EXERCISE DIRECTIONS: Once you find the line with "the hiker at (x=44, y=125), 18481" in the entries below, return exactly every line from it through the line with "You will find 14 objects below.".

Top of RECORDS FOR THE TASK

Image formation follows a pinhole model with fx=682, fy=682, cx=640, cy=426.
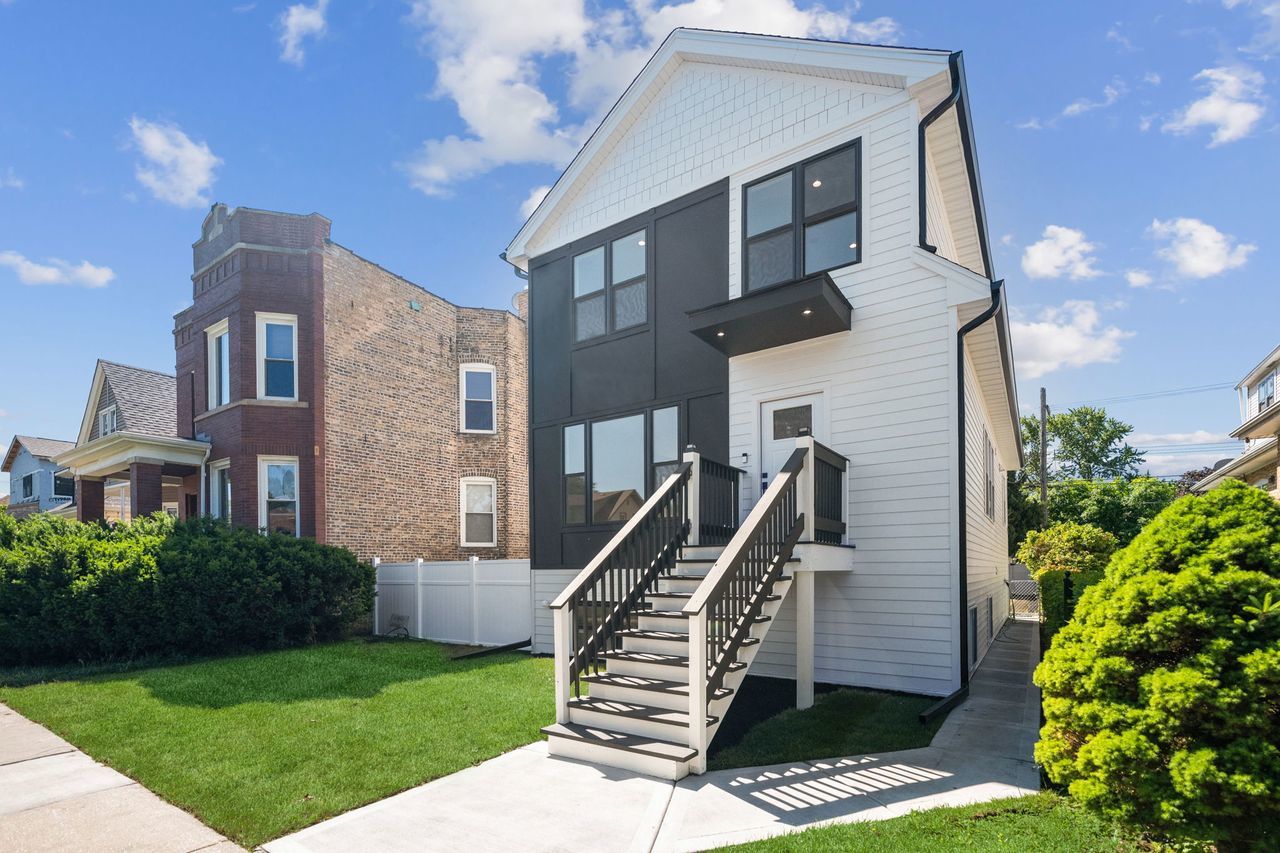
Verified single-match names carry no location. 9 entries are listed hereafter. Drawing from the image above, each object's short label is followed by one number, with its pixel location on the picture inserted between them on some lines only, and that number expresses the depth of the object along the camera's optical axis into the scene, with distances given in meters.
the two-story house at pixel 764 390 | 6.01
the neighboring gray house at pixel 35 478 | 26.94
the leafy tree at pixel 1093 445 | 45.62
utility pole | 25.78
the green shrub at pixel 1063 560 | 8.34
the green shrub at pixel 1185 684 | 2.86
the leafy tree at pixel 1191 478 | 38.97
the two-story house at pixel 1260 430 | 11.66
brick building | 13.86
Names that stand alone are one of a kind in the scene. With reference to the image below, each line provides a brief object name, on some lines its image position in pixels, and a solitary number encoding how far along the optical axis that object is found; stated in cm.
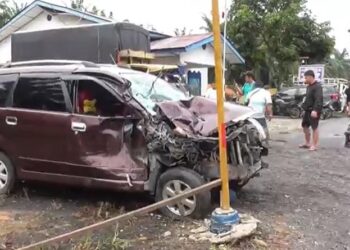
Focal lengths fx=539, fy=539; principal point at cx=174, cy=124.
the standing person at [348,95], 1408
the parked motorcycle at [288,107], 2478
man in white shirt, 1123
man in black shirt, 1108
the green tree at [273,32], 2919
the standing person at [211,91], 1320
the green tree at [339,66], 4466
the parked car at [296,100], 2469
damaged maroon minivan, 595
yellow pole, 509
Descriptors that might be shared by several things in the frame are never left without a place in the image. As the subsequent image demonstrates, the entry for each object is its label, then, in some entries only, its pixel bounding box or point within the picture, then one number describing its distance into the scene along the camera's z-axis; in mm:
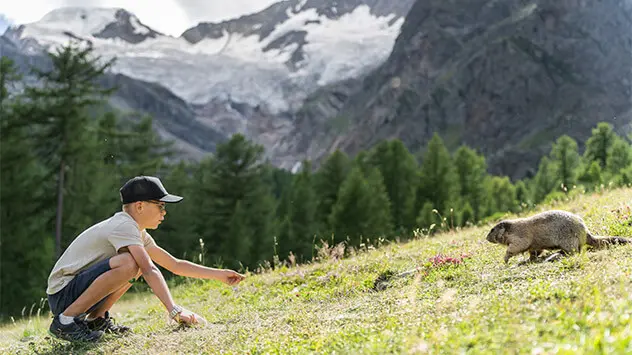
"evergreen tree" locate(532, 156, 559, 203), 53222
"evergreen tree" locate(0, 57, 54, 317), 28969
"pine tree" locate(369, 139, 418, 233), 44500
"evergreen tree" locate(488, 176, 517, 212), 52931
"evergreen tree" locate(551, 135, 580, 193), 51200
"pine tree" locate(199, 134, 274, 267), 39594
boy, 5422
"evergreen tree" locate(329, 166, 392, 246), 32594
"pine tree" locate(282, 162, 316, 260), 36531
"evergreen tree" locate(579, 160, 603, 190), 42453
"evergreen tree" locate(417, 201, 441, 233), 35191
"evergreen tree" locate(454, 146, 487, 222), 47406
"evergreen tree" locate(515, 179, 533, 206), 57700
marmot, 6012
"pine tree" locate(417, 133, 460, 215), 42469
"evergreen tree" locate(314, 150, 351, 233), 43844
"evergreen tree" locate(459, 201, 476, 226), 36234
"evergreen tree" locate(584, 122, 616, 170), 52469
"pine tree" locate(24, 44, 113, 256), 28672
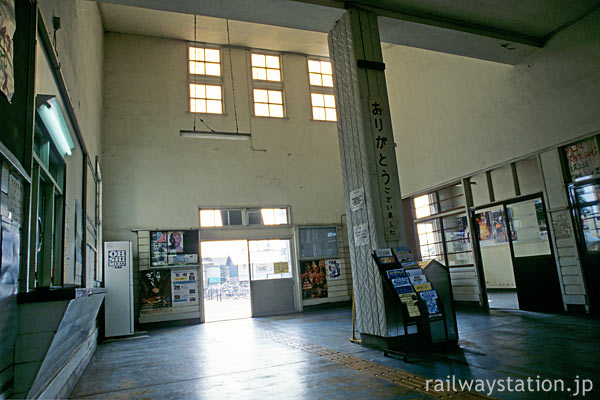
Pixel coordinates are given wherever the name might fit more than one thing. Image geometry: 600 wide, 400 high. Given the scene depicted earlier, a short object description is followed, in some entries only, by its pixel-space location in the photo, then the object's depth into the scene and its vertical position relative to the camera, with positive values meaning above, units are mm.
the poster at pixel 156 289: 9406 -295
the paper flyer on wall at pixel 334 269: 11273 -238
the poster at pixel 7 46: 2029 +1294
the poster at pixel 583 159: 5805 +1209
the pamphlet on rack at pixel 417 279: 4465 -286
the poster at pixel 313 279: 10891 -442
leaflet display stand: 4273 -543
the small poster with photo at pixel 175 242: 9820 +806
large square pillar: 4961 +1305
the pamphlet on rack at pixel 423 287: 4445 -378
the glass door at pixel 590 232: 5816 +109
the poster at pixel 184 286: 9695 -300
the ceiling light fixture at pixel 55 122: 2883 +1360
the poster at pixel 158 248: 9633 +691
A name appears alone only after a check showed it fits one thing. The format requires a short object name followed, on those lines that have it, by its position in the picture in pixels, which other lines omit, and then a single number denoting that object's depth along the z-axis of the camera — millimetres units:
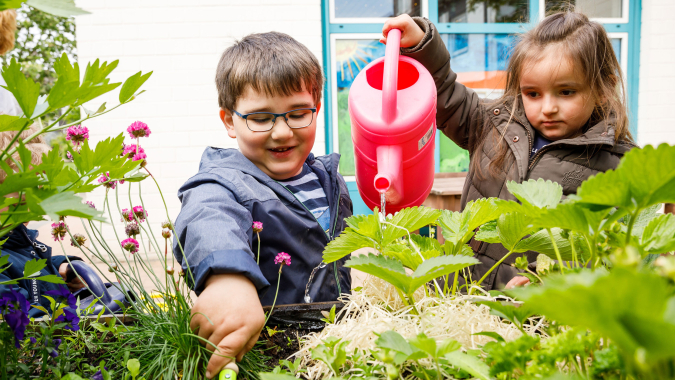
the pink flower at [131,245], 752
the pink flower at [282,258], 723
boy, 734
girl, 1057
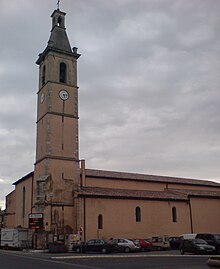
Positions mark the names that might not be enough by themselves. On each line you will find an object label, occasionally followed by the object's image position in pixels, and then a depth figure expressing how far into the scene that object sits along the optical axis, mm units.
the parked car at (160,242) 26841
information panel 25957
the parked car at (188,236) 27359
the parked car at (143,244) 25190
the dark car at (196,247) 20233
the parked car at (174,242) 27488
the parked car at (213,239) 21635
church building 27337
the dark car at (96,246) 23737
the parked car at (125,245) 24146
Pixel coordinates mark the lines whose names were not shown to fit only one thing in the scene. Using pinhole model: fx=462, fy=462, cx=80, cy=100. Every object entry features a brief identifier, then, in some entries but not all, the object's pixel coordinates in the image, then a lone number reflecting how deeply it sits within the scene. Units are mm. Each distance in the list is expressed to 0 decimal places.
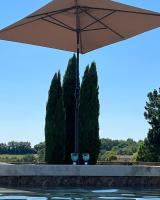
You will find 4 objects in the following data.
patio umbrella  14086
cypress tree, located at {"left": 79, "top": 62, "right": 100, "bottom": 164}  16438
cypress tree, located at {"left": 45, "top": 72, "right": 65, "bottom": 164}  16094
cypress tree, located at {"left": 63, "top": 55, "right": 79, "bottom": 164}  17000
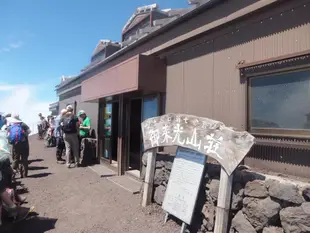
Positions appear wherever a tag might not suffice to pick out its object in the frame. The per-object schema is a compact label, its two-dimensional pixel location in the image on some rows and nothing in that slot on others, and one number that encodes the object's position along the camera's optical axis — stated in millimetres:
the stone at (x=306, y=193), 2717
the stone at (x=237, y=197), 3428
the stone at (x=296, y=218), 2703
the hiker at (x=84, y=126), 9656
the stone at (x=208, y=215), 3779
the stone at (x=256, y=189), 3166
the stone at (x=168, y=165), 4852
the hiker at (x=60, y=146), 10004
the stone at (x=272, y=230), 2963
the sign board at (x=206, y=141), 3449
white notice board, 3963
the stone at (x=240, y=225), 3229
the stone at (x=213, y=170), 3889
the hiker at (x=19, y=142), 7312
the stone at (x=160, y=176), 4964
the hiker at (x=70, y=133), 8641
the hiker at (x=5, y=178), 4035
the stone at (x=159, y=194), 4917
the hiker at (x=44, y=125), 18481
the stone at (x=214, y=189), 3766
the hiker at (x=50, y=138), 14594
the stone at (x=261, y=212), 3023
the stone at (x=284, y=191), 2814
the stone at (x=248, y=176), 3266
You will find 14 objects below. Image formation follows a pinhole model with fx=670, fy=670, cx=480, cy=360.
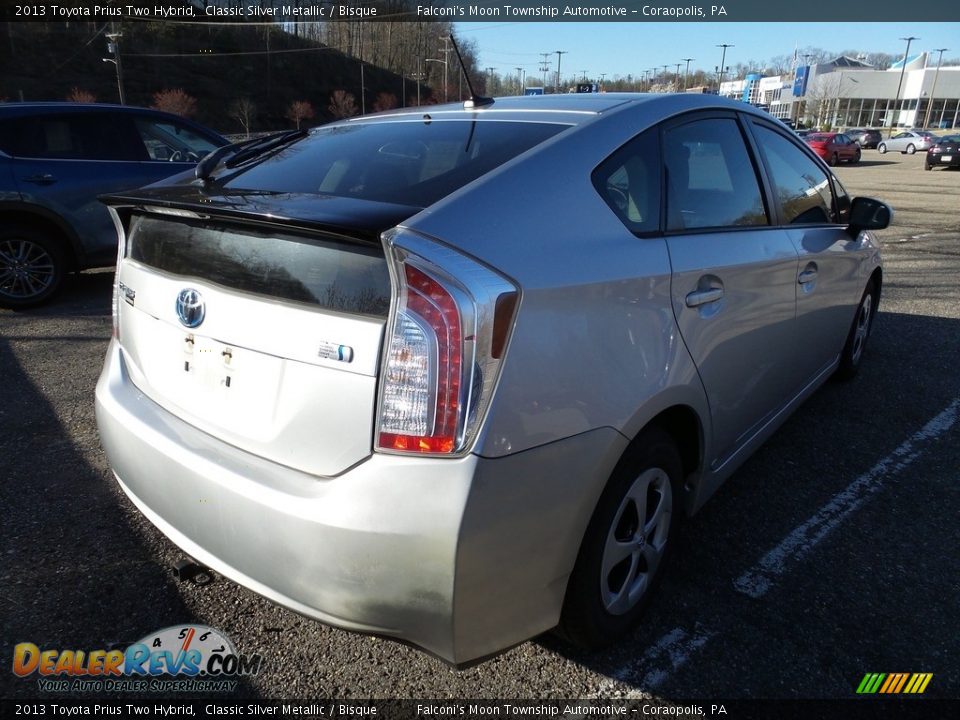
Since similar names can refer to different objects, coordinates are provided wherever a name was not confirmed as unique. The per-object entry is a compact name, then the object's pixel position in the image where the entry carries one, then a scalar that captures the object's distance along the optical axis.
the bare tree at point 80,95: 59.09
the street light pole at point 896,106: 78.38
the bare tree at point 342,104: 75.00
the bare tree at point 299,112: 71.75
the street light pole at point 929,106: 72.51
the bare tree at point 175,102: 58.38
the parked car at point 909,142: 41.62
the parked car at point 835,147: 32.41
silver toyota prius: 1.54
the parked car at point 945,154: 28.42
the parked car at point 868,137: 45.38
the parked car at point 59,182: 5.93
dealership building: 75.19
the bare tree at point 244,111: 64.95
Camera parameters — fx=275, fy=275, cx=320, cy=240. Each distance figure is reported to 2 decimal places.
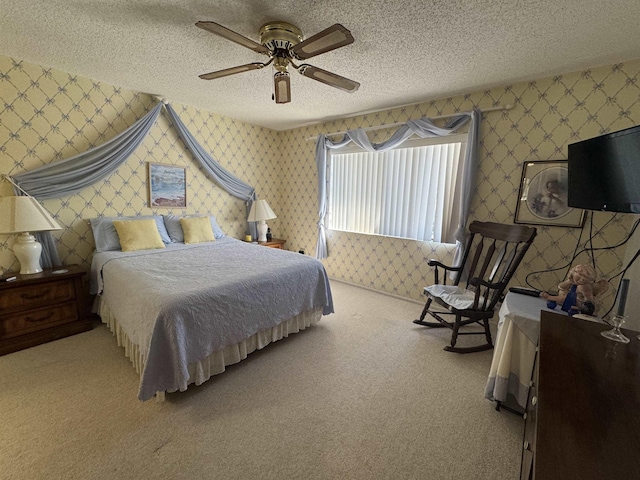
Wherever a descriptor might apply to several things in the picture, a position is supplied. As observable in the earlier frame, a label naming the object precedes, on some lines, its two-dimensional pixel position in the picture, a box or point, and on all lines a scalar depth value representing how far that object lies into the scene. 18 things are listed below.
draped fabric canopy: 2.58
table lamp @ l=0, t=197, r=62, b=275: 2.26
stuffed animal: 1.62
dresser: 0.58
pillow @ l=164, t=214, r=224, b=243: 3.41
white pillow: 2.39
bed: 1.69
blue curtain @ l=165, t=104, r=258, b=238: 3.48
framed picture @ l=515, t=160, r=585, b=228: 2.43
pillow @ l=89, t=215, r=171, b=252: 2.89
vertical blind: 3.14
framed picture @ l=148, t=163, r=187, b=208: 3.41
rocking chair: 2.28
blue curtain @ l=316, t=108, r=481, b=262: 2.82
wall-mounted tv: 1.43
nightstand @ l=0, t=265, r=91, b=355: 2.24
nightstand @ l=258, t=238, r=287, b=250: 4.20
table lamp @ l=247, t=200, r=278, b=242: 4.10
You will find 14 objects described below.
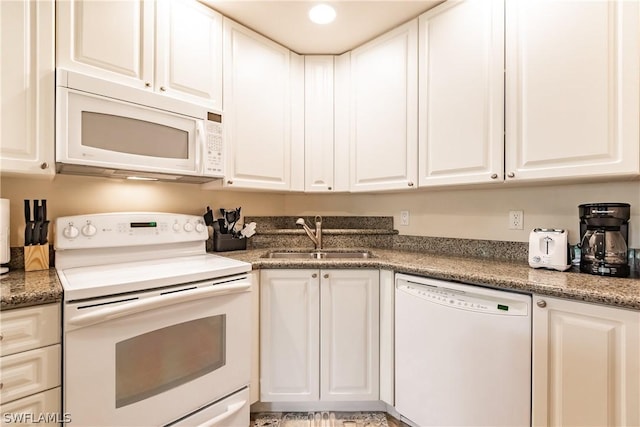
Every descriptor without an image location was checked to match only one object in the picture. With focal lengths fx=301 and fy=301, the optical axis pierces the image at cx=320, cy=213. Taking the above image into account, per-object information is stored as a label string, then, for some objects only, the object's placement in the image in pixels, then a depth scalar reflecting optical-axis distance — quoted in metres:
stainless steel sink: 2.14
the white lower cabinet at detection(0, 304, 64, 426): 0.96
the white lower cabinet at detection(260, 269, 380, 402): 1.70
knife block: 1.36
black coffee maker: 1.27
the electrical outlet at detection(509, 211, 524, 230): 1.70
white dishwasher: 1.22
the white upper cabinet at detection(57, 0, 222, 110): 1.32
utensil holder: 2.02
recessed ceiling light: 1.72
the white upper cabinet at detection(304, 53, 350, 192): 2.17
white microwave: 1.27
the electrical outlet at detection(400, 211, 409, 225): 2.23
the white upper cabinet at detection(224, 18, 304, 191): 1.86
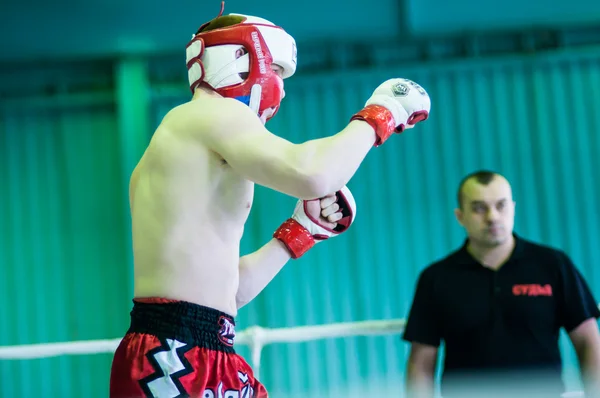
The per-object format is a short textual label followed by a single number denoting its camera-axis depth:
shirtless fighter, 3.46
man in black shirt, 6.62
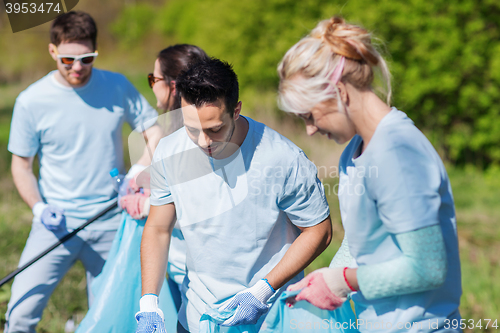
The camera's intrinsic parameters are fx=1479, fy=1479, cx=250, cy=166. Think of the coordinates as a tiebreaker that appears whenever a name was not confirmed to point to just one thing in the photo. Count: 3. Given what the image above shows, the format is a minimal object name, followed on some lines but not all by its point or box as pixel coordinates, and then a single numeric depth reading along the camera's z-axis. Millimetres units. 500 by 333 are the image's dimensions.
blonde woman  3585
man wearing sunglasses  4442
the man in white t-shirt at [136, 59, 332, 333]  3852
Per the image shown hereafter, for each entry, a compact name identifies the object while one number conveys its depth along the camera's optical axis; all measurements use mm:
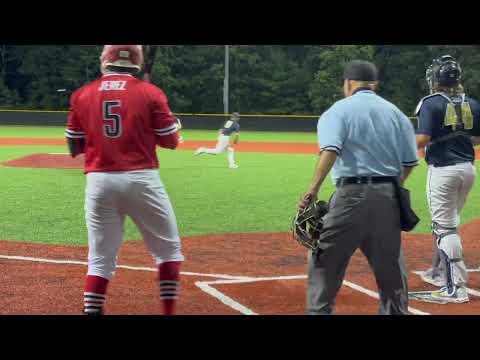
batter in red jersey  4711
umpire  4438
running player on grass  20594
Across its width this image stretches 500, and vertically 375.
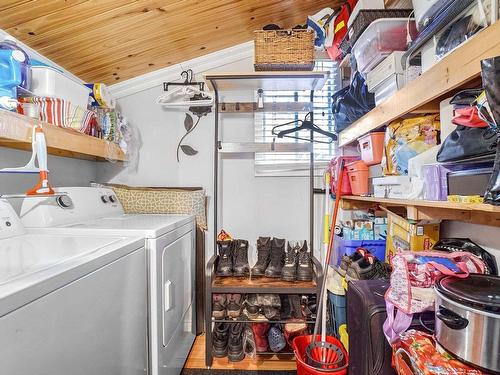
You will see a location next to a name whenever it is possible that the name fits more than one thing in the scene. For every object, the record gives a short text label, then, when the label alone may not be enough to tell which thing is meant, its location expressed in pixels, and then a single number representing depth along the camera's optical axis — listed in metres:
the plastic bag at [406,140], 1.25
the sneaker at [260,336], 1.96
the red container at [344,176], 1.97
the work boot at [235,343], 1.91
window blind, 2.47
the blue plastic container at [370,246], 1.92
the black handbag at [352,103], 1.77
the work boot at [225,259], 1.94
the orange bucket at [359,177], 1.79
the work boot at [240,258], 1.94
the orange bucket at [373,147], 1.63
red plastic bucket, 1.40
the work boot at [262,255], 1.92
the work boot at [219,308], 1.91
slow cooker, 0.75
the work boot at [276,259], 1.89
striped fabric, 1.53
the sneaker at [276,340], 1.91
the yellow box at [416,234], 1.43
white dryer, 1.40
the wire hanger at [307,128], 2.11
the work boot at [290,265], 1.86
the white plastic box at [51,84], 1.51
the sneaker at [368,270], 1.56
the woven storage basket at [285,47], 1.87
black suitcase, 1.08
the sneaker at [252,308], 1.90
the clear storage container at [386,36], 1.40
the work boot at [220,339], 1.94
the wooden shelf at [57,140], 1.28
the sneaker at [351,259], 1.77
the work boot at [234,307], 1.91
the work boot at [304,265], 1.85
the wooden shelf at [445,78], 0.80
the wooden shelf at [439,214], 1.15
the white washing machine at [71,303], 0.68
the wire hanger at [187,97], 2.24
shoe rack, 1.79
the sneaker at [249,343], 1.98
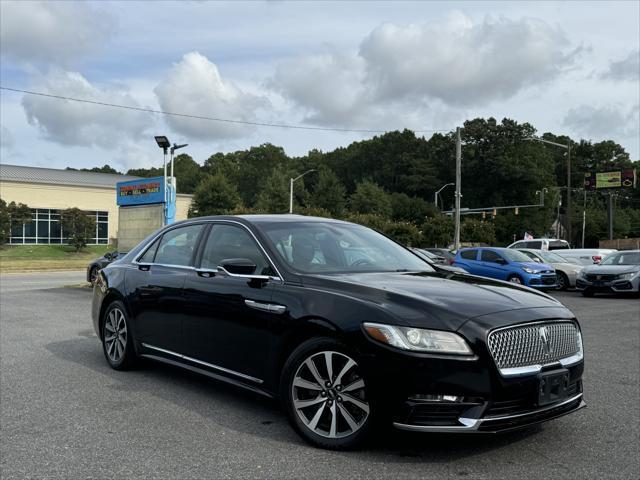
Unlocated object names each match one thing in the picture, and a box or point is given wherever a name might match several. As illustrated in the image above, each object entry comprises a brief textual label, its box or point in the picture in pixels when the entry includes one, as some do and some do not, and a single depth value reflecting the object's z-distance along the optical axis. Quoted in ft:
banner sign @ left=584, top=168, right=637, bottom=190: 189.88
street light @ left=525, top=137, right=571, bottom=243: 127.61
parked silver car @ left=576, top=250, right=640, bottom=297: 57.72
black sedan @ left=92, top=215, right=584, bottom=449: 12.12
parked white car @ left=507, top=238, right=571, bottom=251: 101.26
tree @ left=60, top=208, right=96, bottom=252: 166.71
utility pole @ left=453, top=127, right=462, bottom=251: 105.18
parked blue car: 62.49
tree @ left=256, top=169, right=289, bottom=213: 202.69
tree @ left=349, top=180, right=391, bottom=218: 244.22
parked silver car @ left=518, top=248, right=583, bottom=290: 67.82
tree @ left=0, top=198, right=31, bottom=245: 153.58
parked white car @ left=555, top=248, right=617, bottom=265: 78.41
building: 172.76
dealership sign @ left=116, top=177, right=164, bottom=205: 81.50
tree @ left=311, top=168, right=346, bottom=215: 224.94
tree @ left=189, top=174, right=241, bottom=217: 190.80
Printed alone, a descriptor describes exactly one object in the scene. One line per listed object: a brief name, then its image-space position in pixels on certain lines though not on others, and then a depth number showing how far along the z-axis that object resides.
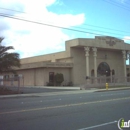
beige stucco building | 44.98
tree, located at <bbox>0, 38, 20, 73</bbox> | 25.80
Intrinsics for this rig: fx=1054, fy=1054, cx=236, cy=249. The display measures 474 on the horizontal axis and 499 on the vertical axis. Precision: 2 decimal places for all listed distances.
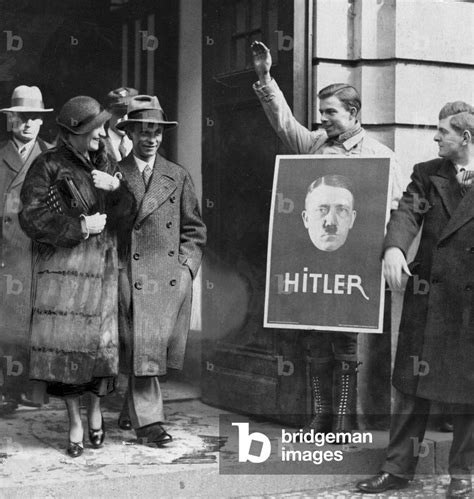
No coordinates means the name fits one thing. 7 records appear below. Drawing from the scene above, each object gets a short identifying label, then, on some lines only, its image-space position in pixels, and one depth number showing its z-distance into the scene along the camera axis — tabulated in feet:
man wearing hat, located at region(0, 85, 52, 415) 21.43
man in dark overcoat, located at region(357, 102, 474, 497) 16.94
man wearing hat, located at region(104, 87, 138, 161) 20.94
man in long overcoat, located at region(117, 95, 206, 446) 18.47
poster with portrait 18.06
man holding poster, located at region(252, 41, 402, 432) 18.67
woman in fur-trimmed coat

Bottom of RECORDS FOR THE TASK

WORKED SOLUTION:
the hiker at (x=44, y=125), 18481
the stone at (x=214, y=189), 3766
the hiker at (x=50, y=138), 14594
the stone at (x=261, y=212), 3023
the stone at (x=284, y=191), 2814
the stone at (x=248, y=176), 3266
You will find 14 objects below. Image formation follows a pinhole model with fx=670, fy=670, cx=480, cy=360.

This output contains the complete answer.